_Exercise:_ Send back the entries below exactly as they appear.

***

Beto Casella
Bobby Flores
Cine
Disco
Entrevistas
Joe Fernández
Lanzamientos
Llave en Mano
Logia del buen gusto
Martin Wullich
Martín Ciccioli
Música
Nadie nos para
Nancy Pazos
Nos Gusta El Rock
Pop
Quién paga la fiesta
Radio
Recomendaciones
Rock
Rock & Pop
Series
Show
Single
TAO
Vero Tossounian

***

_Result below:_
Beto Casella
Bobby Flores
Cine
Disco
Entrevistas
Joe Fernández
Lanzamientos
Llave en Mano
Logia del buen gusto
Martin Wullich
Martín Ciccioli
Música
Nadie nos para
Nancy Pazos
Nos Gusta El Rock
Pop
Quién paga la fiesta
Radio
Recomendaciones
Rock
Rock & Pop
Series
Show
Single
TAO
Vero Tossounian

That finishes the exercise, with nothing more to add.